=== DOCUMENT EXTRACT ===
Child Protection and Child Protection records
- Firstly, I wish to discuss Child Protection and the general nature of Child Protection records in Victoria.
- The Agency is responsible for enforcing and administering the law relating to Child Protection in Victoria under the Children, Youth and Families Act 2005 (Vic) (CYF Act).
- Child Protection files come into existence when the Agency is notified or otherwise becomes aware that a child is at risk to harm, wellbeing or other safety concerns. The CYF Act provides for voluntary reports from a person and mandatory reporting by persons in certain professions specified under the Act.
- The main functions of Child Protection are to:
- investigate matters where it is alleged a child is at risk of harm;
- refer children and family appropriately to services in providing ongoing safety and wellbeing of children;
- escalate matters to the Children’s Court if a child’s safety cannot be ensured within the family; and
- supervise children on legal orders granted by the Children’s Court.
- The Agency has published a ‘Child Protection Manual’, which is used by Child Protection practitioners and contains information for families. The manual is available at cpmanual.vic.gov.au.
- The role and mandate of Child Protection is obviously an important and significant one. It is also comprehensively regulated under the CYF Act.
- Parliament has determined strict parameters apply to what information can be released in relation to Child Protection matters, including a prohibition on identifying a person who notified the Agency about any child protection concerns (notifiers) and any subsequent Agency investigations into or action taken to address any concerns.
- By way of example, the CYF Act prohibits disclosure of the names of notifiers, as well as any information likely to lead to the identification of a notifier, except in certain limited circumstances where disclosure is authorised. This reflects the strong need for confidentiality around Child Protection notifications and any subsequent inquiries or investigations conducted by the Agency in order to assure notifiers of confidentiality when making sensitive notifications to the Agency in the interests of protecting children from harm or possible harm.
- This means that when a person who has been involved with Child Protection, or the parent or guardian of such a child, seeks access to a Child Protection file, the confidentiality provisions that apply to Child Protection information under the CYF Act are strictly applied.
Review of exemptions
- The Agency claim it is clear from the terms of the Applicant’s FOI request any documents that contain information relevant to the request, should they exist, would be exempt from release under one or more exemptions under the FOI Act. Accordingly, the Agency refused to grant access to the documents under section 25A(5) in accordance with the Applicant’s FOI request. The Agency’s decision letter sets out the reasons for its decision.
- The Agency did not provide a copy of the documents falling within the scope of the Applicant’s request as, due to its reliance on section 25A(5), the Agency is not required to undertake a search for or to identify any documents relevant to the FOI request.
Section 25A(5)

=== DATASET ===

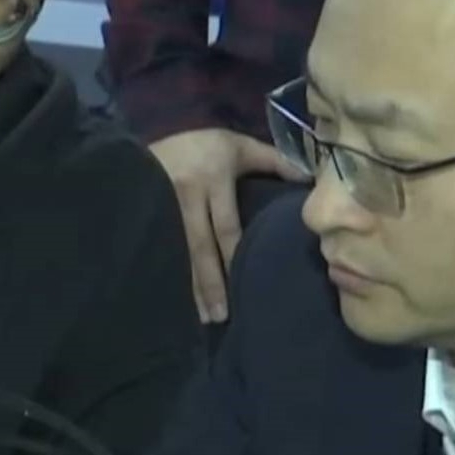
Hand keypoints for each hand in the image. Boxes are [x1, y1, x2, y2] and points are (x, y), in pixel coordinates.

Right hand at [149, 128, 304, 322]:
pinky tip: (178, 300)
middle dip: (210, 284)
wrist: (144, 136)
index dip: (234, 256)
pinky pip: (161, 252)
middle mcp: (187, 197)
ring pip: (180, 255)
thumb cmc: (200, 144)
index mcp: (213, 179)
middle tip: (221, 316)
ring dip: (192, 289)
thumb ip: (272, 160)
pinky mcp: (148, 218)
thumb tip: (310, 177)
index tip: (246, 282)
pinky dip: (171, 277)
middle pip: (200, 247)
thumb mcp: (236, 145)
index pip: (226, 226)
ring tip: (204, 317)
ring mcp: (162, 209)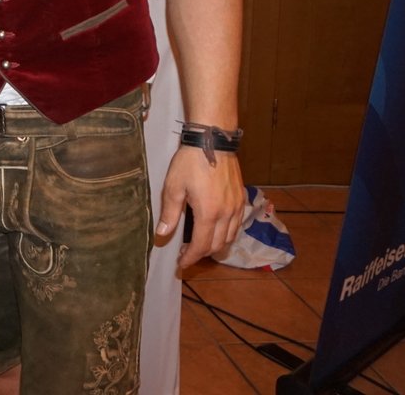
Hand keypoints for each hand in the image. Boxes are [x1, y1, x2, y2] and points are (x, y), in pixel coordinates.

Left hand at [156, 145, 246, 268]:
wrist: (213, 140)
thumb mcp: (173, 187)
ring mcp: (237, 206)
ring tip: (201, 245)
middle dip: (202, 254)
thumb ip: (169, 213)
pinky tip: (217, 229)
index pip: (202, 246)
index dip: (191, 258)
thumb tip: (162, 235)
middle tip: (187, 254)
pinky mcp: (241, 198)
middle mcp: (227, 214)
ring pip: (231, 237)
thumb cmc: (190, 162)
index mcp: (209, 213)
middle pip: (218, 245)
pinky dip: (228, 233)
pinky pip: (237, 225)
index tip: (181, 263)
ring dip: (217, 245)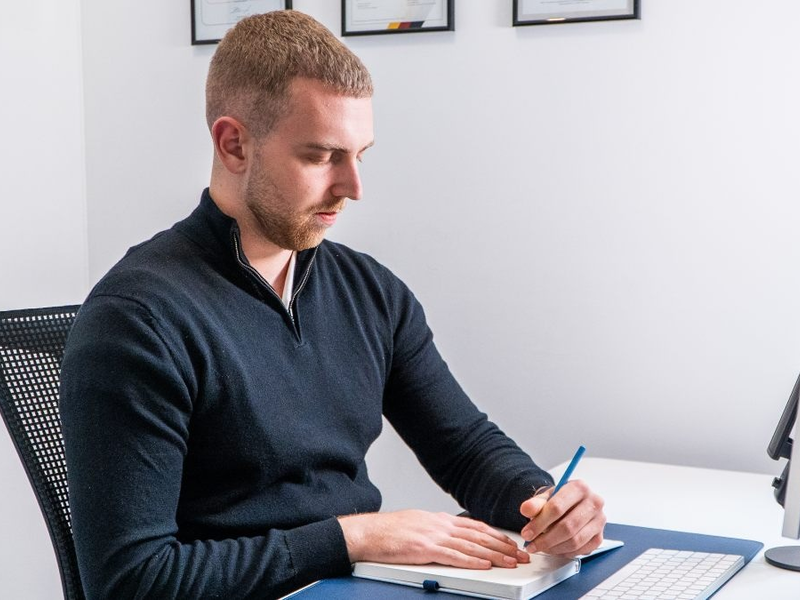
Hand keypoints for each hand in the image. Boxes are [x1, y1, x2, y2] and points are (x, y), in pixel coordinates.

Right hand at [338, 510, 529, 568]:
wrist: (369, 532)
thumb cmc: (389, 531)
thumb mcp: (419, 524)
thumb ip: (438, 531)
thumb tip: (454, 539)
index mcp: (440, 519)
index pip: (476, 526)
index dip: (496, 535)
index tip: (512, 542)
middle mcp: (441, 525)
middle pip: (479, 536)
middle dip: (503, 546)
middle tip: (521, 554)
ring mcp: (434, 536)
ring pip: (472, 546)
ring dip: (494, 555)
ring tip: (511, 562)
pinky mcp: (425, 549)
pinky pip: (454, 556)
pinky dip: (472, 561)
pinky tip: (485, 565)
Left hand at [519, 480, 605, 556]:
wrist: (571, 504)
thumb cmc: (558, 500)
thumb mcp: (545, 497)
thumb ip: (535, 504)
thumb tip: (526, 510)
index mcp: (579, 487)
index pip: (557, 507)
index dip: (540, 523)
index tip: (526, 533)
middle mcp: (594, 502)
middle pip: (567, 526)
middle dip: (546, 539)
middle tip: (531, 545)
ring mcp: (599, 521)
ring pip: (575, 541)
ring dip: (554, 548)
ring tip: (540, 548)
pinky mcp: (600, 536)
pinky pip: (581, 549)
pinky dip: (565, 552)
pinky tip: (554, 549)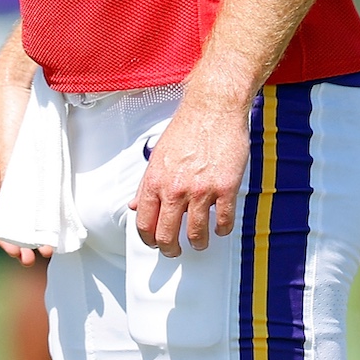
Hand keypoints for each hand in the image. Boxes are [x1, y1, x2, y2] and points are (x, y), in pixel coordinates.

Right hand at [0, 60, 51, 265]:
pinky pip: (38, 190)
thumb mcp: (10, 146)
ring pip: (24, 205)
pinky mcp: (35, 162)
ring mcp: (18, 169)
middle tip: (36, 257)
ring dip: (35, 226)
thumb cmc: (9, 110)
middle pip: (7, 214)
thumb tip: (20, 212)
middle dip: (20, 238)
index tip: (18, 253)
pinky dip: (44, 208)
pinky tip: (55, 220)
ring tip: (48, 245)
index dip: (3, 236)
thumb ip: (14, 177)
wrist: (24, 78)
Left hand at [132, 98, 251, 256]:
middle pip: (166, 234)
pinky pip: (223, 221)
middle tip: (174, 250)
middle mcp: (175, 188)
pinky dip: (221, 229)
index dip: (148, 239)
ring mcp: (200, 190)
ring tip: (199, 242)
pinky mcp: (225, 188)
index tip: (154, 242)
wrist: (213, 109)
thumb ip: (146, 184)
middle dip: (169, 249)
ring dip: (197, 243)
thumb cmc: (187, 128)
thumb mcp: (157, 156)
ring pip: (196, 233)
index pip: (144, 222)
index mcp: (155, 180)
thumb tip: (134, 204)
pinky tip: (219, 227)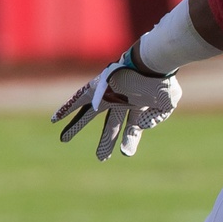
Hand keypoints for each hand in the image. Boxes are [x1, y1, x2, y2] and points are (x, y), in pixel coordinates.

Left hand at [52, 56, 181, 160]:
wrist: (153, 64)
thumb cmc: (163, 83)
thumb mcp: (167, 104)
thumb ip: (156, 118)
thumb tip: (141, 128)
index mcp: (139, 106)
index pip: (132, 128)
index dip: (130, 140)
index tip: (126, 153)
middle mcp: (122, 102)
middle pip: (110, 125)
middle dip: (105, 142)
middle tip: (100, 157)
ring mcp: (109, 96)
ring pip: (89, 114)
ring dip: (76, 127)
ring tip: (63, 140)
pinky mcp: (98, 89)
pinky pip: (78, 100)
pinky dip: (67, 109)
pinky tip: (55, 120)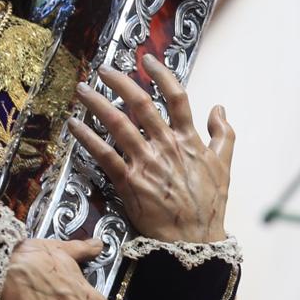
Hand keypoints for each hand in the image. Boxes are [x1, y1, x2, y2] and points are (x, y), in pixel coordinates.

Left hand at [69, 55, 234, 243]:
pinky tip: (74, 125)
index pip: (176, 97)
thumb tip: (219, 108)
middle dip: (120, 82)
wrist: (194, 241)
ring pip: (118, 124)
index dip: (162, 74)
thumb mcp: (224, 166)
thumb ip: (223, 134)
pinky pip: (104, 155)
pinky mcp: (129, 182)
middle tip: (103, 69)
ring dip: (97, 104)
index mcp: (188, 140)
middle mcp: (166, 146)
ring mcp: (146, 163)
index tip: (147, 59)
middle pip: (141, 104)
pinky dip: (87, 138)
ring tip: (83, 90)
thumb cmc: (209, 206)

=== REQUIRED WORK ===
Name every main function of Child Protection listed in the Child Protection extract above.

=== PROBLEM SOLUTION ===
- Investigate matters where it is alleged a child is at risk of harm
- Refer children and family appropriately to services in providing ongoing safety and wellbeing of children
- Escalate matters to the Children’s Court if a child’s safety cannot be ensured within the family
- Supervise children on legal orders granted by the Children’s Court